Segment Open
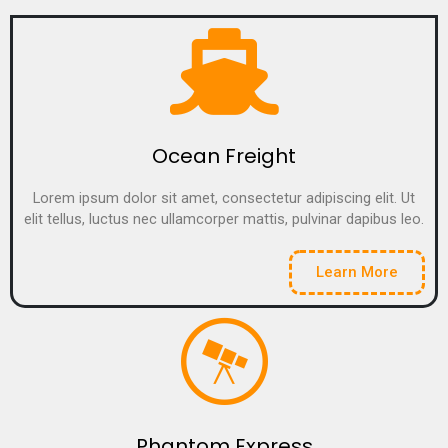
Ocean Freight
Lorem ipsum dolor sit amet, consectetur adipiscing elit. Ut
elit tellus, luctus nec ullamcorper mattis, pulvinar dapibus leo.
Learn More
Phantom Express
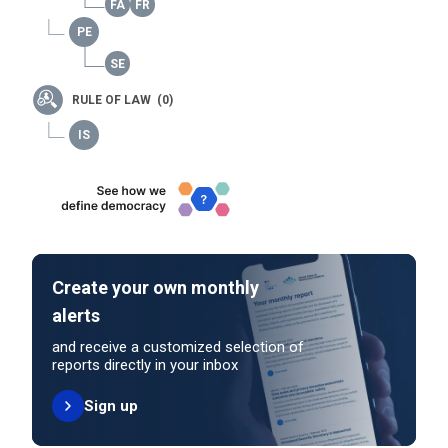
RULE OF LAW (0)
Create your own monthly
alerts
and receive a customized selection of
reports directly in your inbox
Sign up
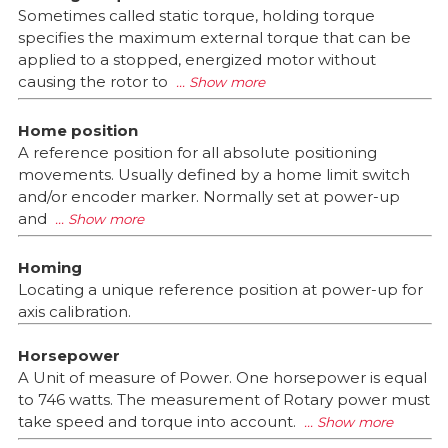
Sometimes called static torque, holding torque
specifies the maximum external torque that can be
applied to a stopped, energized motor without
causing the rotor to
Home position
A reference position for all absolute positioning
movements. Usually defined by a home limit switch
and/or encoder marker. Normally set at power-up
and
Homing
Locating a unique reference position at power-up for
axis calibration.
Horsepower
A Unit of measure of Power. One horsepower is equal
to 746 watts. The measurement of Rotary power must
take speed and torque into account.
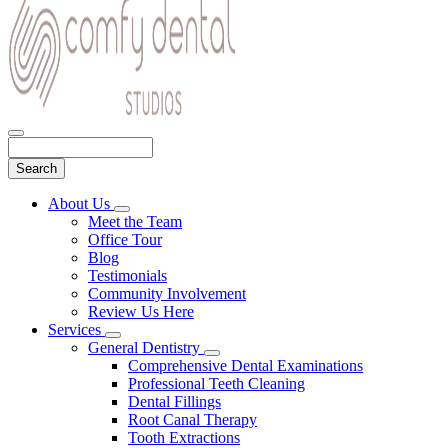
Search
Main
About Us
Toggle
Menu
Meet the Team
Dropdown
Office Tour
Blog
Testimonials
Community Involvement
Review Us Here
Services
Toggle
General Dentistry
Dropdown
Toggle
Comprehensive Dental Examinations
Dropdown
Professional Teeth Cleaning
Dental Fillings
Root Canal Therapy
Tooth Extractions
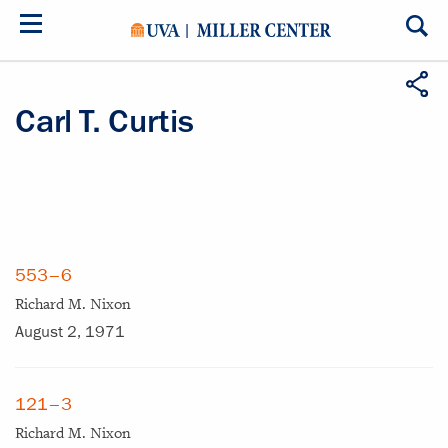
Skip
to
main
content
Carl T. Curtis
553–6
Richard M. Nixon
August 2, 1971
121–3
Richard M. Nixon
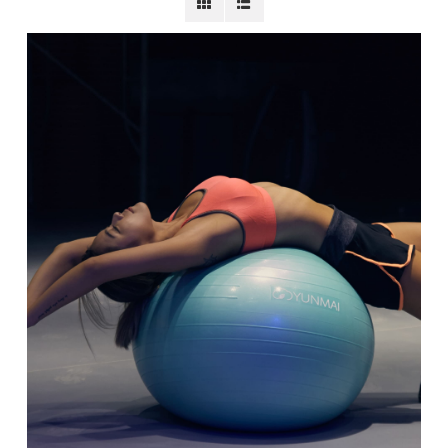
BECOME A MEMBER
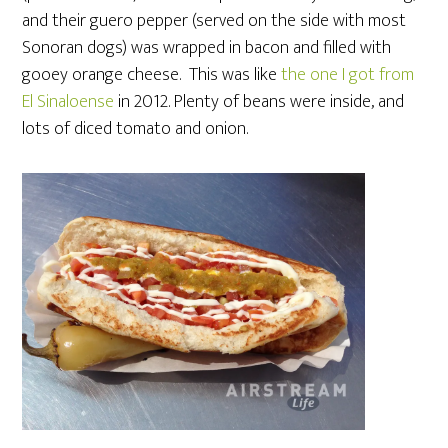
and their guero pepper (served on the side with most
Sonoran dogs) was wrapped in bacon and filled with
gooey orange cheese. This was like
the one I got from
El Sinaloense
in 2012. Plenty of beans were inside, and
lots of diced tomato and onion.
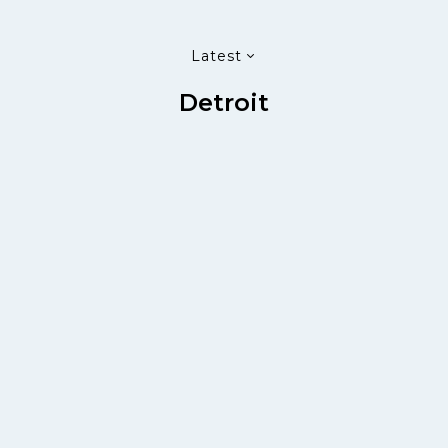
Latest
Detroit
Segment Closed
Segment Open
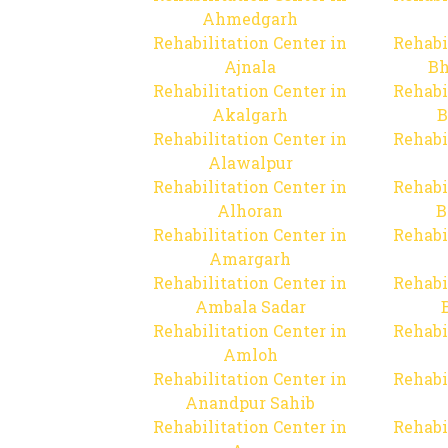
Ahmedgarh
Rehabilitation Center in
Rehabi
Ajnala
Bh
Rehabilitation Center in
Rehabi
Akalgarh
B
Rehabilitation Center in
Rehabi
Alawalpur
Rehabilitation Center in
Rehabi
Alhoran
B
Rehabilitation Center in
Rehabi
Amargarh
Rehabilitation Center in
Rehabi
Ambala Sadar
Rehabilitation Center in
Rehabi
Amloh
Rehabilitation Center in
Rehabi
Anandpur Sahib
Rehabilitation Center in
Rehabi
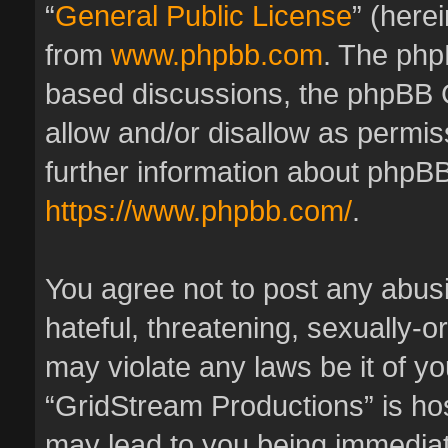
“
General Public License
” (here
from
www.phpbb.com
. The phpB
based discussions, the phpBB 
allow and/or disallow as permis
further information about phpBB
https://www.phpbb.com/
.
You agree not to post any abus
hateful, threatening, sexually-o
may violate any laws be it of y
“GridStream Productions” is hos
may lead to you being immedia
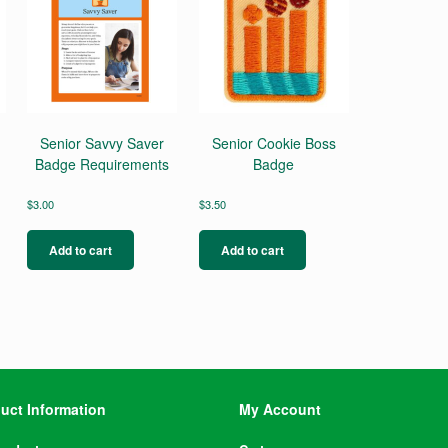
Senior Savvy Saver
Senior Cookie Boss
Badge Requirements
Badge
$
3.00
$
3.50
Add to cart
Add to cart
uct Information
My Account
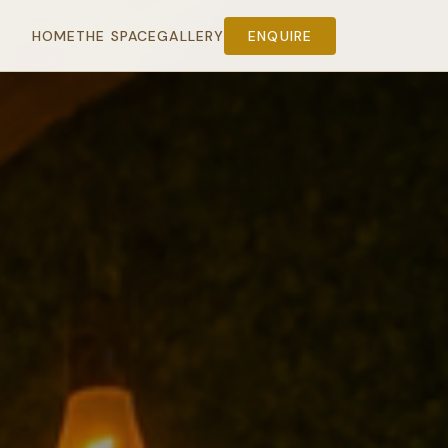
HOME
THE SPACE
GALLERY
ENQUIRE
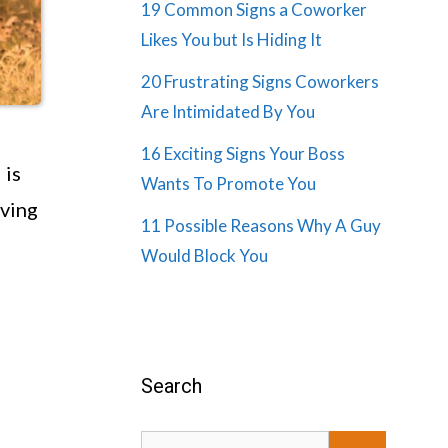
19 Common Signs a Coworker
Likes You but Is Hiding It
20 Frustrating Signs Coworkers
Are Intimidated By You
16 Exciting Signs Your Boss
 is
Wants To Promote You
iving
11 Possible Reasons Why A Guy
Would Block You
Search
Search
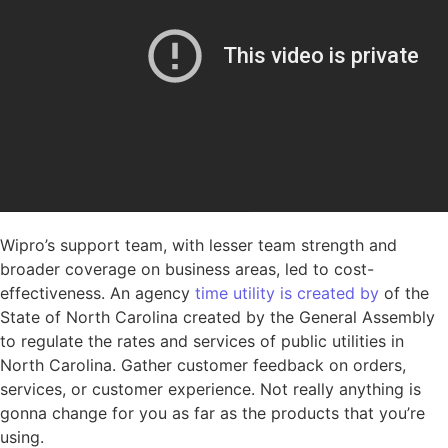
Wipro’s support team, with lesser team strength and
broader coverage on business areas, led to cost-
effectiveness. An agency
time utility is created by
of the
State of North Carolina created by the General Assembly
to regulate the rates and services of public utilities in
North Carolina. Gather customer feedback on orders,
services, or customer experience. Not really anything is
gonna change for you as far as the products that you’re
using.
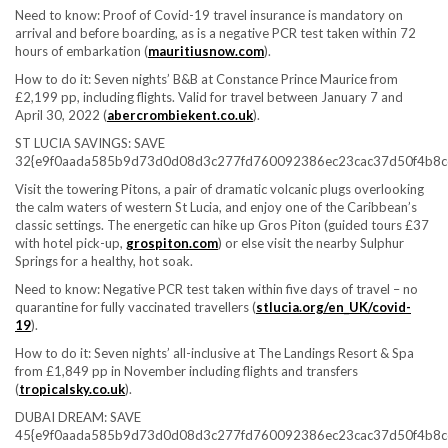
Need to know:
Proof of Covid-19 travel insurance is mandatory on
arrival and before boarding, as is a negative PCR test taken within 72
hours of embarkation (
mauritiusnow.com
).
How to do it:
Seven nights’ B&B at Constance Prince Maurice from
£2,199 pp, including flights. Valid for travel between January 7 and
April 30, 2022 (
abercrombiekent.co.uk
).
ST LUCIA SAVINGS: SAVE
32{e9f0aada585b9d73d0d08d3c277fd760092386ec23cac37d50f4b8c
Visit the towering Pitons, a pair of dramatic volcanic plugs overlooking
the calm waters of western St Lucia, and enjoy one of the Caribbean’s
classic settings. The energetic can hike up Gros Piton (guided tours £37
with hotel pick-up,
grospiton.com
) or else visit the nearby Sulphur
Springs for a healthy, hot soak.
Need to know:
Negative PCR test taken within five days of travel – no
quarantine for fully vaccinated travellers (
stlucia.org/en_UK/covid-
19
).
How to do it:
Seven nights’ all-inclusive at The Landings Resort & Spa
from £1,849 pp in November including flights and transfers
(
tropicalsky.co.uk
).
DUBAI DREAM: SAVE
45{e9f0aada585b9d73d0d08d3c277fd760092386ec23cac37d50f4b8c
Segment Closed
DESCRIPTION OF THE TASK: Please give the stretch of the material from the line containing "Ocean Freight" through the line containing "lots of diced tomato and onion." again, swapping "Toggle" for "Expand" everywhere it appears and leaving everything else unchanged. Omit the pictures.

RESULT BELOW:
Ocean Freight
Lorem ipsum dolor sit amet, consectetur adipiscing elit. Ut
elit tellus, luctus nec ullamcorper mattis, pulvinar dapibus leo.
Learn More
Phantom Express
RULE OF LAW (0)
Create your own monthly
alerts
and receive a customized selection of
reports directly in your inbox
Sign up
Sometimes called static torque, holding torque
specifies the maximum external torque that can be
applied to a stopped, energized motor without
causing the rotor to
Home position
A reference position for all absolute positioning
movements. Usually defined by a home limit switch
and/or encoder marker. Normally set at power-up
and
Homing
Locating a unique reference position at power-up for
axis calibration.
Horsepower
A Unit of measure of Power. One horsepower is equal
to 746 watts. The measurement of Rotary power must
take speed and torque into account.
Search
Main
About Us
Expand
Menu
Meet the Team
Dropdown
Office Tour
Blog
Testimonials
Community Involvement
Review Us Here
Services
Expand
General Dentistry
Dropdown
Expand
Comprehensive Dental Examinations
Dropdown
Professional Teeth Cleaning
Dental Fillings
Root Canal Therapy
Tooth Extractions
Skip
to
main
content
Carl T. Curtis
553–6
Richard M. Nixon
August 2, 1971
121–3
Richard M. Nixon
BECOME A MEMBER
and their guero pepper (served on the side with most
Sonoran dogs) was wrapped in bacon and filled with
gooey orange cheese. This was like
the one I got from
El Sinaloense
in 2012. Plenty of beans were inside, and
lots of diced tomato and onion.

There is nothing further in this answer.